Notts County, opgericht in 1862, wordt wereldwijd erkend als oudste profclub. Zwart-wit heeft een geschiedenis van vallen en opstaan, maar de wortels zitten te diep in de grond om het bolwerk te laten omvallen. ‘We worstelen, we lijden, maar we zijn er nog steeds.’

Ricardo Moniz was een paar maanden manager van Notts County toen hij op een doordeweekse dag even de stilte van het hoofdveld opzocht voor een gesprek met routinier Alan Smith. Ze waren niet alleen. Niet ver van de dug-out was de terreinknecht bezig een kleine kuil dicht te gooien. Een familie en een priester keken bedroefd toe.

Een vrouw maakte zich los van het gezelschap en stapte naar de Nederlandse trainer. Ze begon te vertellen over haar vader, die lang geleden naar Nieuw-Zeeland emigreerde maar altijd een aanhanger van The Magpies was gebleven. Na zijn dood wilde hij in een urne terugkeren naar het stadion waar hij als jongetje jarenlang wegdroomde, juichend opsprong of teleurgesteld afdroop. Zijn dochter wees naar de plek die weer bedekt was met het heilige gras. ‘En daar ligt hij nu.’

Moniz wist niet wat hij hoorde. ‘Smith en ik stonden met kippenvel te luisteren. Ik heb begrepen dat hier ongeveer 150 supporters op dezelfde manier zijn begraven. Van anderen is de as over het veld uitgestrooid. Dan realiseer je je: dit is Notts County. De ziel van deze club zit letterlijk in de grond’, zegt Moniz, die eind december zou worden ontslagen.

PUURHEID

Achter de gietijzeren poort van Meadow Lane staat Colin Slater te wachten in de deuropening. Goedhartige blik, warme handdruk. Hij draagt een kostuum en een gouden dasspeld. Zijn dunne grijze haar is keurig achterovergekamd. De BBC-reporter maakte 56 jaar geleden zijn eerste wedstrijdverhaal voor de plaatselijke krant, daarna werd hij The Voice of Notts County op de radio. Op 17 november 2007 bereikte hij een mijlpaal: hij versloeg zijn 2000e wedstrijd. En op 81-jarige leeftijd, meer dan 200 duels verder, zit hij er nog steeds. Gedistingeerd en gedreven. ‘Het houdt me jong.’

Mister Magpies wordt Slater ook wel genoemd.

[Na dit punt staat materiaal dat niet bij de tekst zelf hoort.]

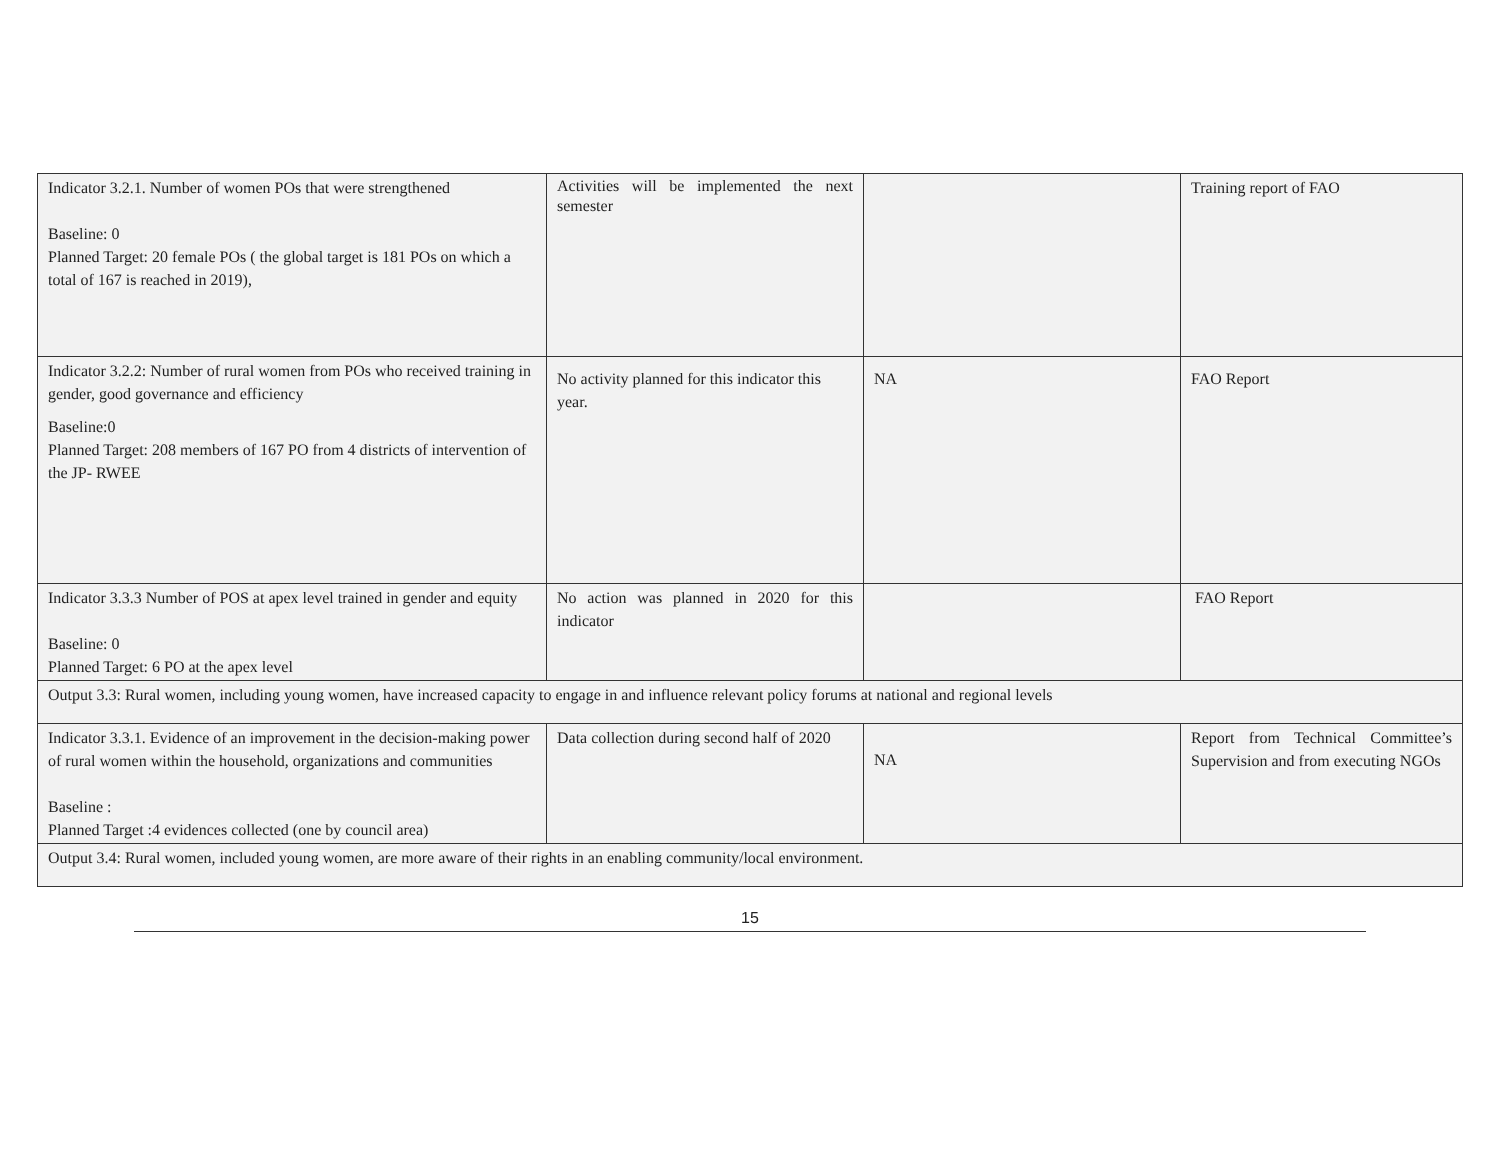| Indicator 3.2.1. Number of women POs that were strengthened Baseline: 0 Planned Target: 20 female POs ( the global target is 181 POs on which a total of 167 is reached in 2019), | Activities will be implemented the next semester | | Training report of FAO |
| Indicator 3.2.2: Number of rural women from POs who received training in gender, good governance and efficiency Baseline:0 Planned Target: 208 members of 167 PO from 4 districts of intervention of the JP- RWEE | No activity planned for this indicator this year. | NA | FAO Report |
| Indicator 3.3.3 Number of POS at apex level trained in gender and equity Baseline: 0 Planned Target: 6 PO at the apex level | No action was planned in 2020 for this indicator | | FAO Report |
| Output 3.3: Rural women, including young women, have increased capacity to engage in and influence relevant policy forums at national and regional levels | | | |
| Indicator 3.3.1. Evidence of an improvement in the decision-making power of rural women within the household, organizations and communities Baseline : Planned Target :4 evidences collected (one by council area) | Data collection during second half of 2020 | NA | Report from Technical Committee’s Supervision and from executing NGOs |
| Output 3.4: Rural women, included young women, are more aware of their rights in an enabling community/local environment. | | | |
15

Hij werd geboren in Bradford, 130 kilometer ten noorden van Nottingham. Zijn vader nam hem mee naar het stadion van de plaatselijke trots. Slater werd verliefd op de ambiance. Hij ging erover schrijven. ‘He has delivered the triumphs and the tears‘, schreef The Nottingham Post over de reportages die hij met pen of microfoon maakte.

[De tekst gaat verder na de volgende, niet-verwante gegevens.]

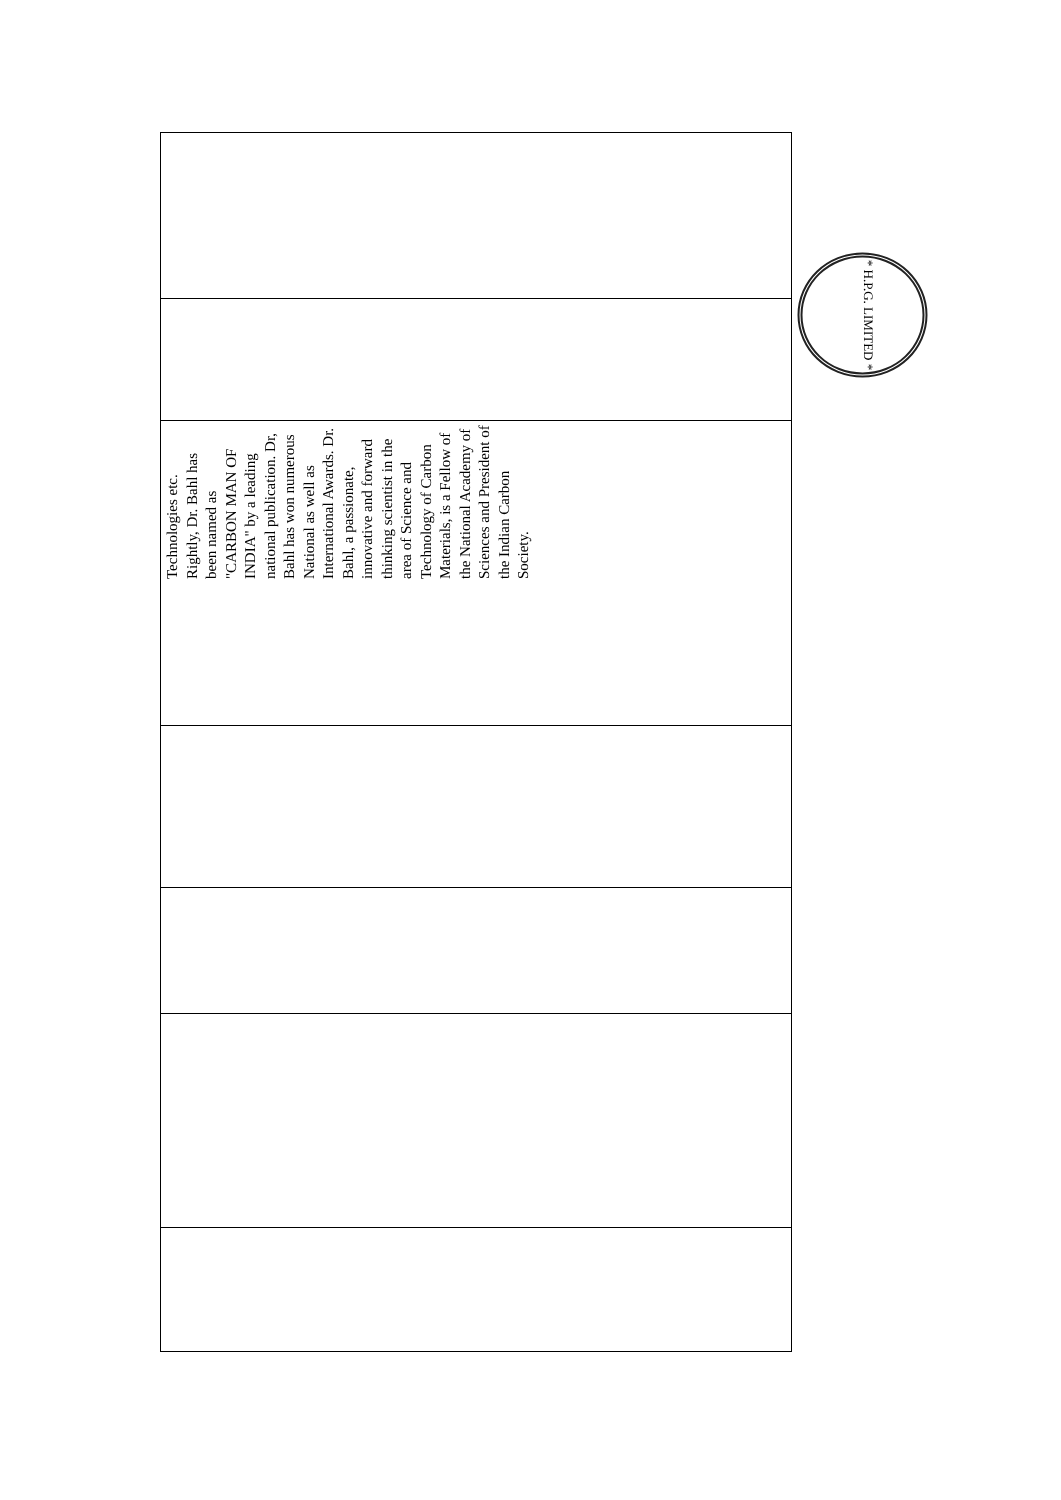Technologies etc. Rightly, Dr. Bahl has been named as "CARBON MAN OF INDIA" by a leading national publication. Dr, Bahl has won numerous National as well as International Awards. Dr. Bahl, a passionate, innovative and forward thinking scientist in the area of Science and Technology of Carbon Materials, is a Fellow of the National Academy of Sciences and President of the Indian Carbon Society.
* H.P.G. LIMITED *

Zijn betrokkenheid en inzet voor de gemeenschap hebben geleid tot een koninklijke onderscheiding. Slater draagt de eretitel Member of the Most Excellent Order of the British Empire, is voorzitter van de organisatie van ex-spelers en de eerste niet-voetballer in de Hall of Fame. Daarnaast pleit Slater namens het fundraisingcomité voor een standbeeld van de vermaarde coaches Jimmy Sirrel en Jack Wheeler, naast elkaar op een bankje van brons. ‘We hebben nog 9000 pond (11.900 euro, nvdr) nodig voor de twee grootste Legends of the Lane.’

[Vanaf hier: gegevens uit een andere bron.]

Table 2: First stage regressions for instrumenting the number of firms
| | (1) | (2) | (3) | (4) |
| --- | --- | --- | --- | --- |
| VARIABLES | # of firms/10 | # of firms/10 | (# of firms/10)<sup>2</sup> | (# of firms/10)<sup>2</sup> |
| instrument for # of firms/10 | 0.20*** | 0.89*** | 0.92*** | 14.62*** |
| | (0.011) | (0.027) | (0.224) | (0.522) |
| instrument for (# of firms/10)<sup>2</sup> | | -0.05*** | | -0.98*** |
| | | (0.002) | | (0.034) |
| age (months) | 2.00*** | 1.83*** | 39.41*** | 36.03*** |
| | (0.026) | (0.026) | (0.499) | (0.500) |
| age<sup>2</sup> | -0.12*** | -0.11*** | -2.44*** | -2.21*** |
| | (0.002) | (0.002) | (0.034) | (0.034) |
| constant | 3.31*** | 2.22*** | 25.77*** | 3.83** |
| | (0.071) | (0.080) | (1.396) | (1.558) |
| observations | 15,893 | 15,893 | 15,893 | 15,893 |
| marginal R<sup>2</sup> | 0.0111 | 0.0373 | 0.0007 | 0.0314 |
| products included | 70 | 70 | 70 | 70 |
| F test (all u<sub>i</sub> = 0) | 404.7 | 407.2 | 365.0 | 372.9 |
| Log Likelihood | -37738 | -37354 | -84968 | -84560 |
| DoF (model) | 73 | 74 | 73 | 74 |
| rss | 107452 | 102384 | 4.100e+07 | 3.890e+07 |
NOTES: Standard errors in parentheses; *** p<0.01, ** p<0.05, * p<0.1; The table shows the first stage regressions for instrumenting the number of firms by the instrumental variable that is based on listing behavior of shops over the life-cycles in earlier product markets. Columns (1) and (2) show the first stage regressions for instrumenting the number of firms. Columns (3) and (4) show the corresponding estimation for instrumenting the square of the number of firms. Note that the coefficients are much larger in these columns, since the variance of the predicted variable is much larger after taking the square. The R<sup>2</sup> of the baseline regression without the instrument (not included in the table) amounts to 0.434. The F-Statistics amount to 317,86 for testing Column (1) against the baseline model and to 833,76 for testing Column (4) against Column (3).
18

Het is niet de eerste keer dat de nestor de oudste profclub ter wereld een dienst bewijst. In het stadion hangen diverse vergeelde afbeeldingen achter glas die verwijzen naar The Great Escape. En dat slaat op talloze sportieve ontsnappingen in de 153-jarige geschiedenis. Ook financieel gezien scheerde Notts een paar keer langs de afgrond.

Het was een zomeravond in 1965. Voorzitter Fred Williamson keek vertwijfeld tegen de bodem van de schatkist aan. Hij belde Slater. Het bestuur zou bij elkaar komen en de invloedrijke journalist was welkom met zijn suggesties. ‘Ik ben naar zijn huis gegaan en daar realiseerde ik me dat het echt om een serieuze zaak ging. Het leek wel een rouwkamer. Ze waren tot de conclusie gekomen dat de club vanwege geldzorgen opgedoekt moest worden. ‘Ik geloof je niet’, zei ik tegen Fred. Ik kende een man die bereid was te investeren: Bill Hopcroft, een lokale handelaar in tweedehandsauto’s. Met pijn in het hart zag hij zijn club verschrompelen, maar hij had gewoon geen vertrouwen in de manier waarop de boel werd geleid. Dus ik dacht: dan moet je hem dat vertrouwen schenken.’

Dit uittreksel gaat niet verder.